▶ Excerpt to read
· · · · · · ·

This Living Wage Week, the cost-of-living crisis is still hurting working people across the UK. Sixty percent of low-paid workers have used a food bank in the past year. Thirty nine per cent are falling behind on household bills and regularly skipping meals for financial reasons. The crisis has intensified disparities in income and wealth that have been building since 2008, and deepened existing inequalities in the UK economy. In this context, ensuring everybody receives a wage that meets their everyday needs has never been more important.
The real Living Wage - as calculated by the Living Wage Foundation - is now £12 and £13.15 in London. This is different and higher than the National Minimum Wage (under 23s) and the National Living Wage (over 23s), which are statutory minimums set by the Government.
The difference between Minimum Wage, National Living Wage, and the real Living Wage.
This Living Wage Week, we are calling on investors to use their stewardship power so that all workers receive the real Living Wage. We must protect our lowest-paid workers in the face of rising costs - both to improve living standards and to address the systemic risks posed by rampant income inequality. Paying the real Living Wage is vital to protect living standards for low-paid workers and serves the long-term interests of businesses, investors, and society.

· · · · · · ·

▶ Information shown
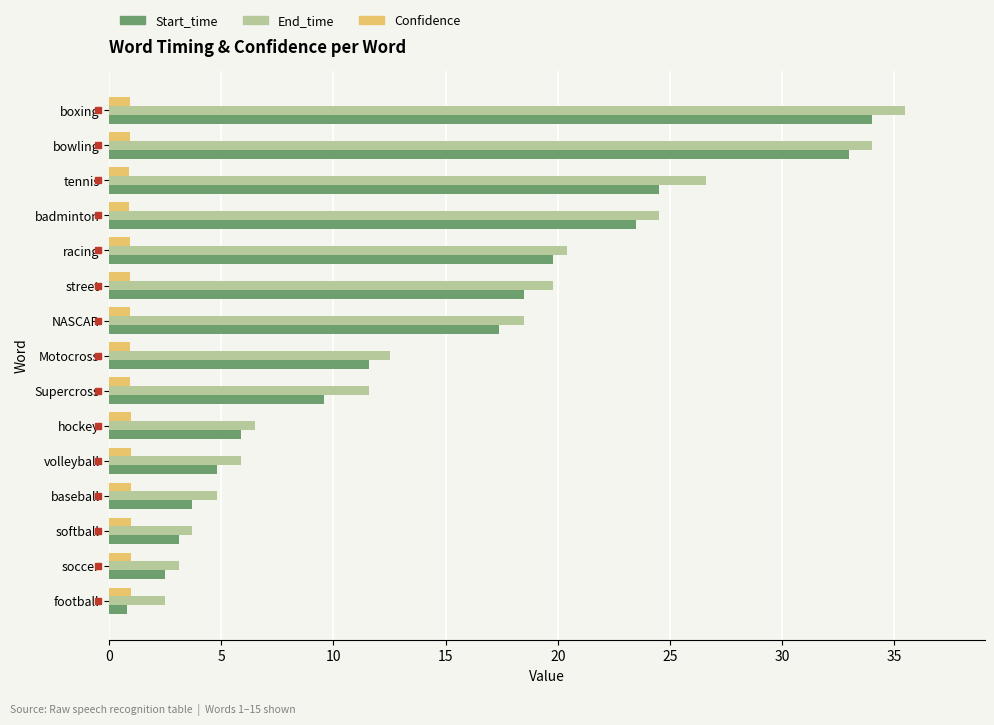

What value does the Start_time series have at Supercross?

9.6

· · · · · · ·

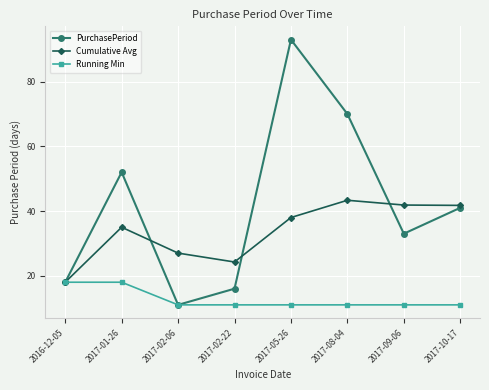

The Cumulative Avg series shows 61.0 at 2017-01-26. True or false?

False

· · · · · · ·

▶ What you will do
1. Output the part of the Living Wage text starting at "The real Living Wage - as" and ending at "investors, and society.".
2. According to the Living Wage text, what is the real Living Wage in London?
3. Please resume the Living Wage text after its last sentence.
The data is separate material from the Living Wage text.

▶ Answer list
1.
The real Living Wage - as calculated by the Living Wage Foundation - is now £12 and £13.15 in London. This is different and higher than the National Minimum Wage (under 23s) and the National Living Wage (over 23s), which are statutory minimums set by the Government.
The difference between Minimum Wage, National Living Wage, and the real Living Wage.
This Living Wage Week, we are calling on investors to use their stewardship power so that all workers receive the real Living Wage. We must protect our lowest-paid workers in the face of rising costs - both to improve living standards and to address the systemic risks posed by rampant income inequality. Paying the real Living Wage is vital to protect living standards for low-paid workers and serves the long-term interests of businesses, investors, and society.

2. £13.15

3.
Firstly, and most importantly, a Living Wage helps working people. This elevation in pay ensures workers can meet their everyday needs, from housing to food to bills, without the anxiety often associated with financial insecurity. With a Living Wage, workers can participate more fully in society, engage with their communities, and nurture a pride in their work. Without a Living Wage, the issues of income inequality and in-work poverty are exacerbated.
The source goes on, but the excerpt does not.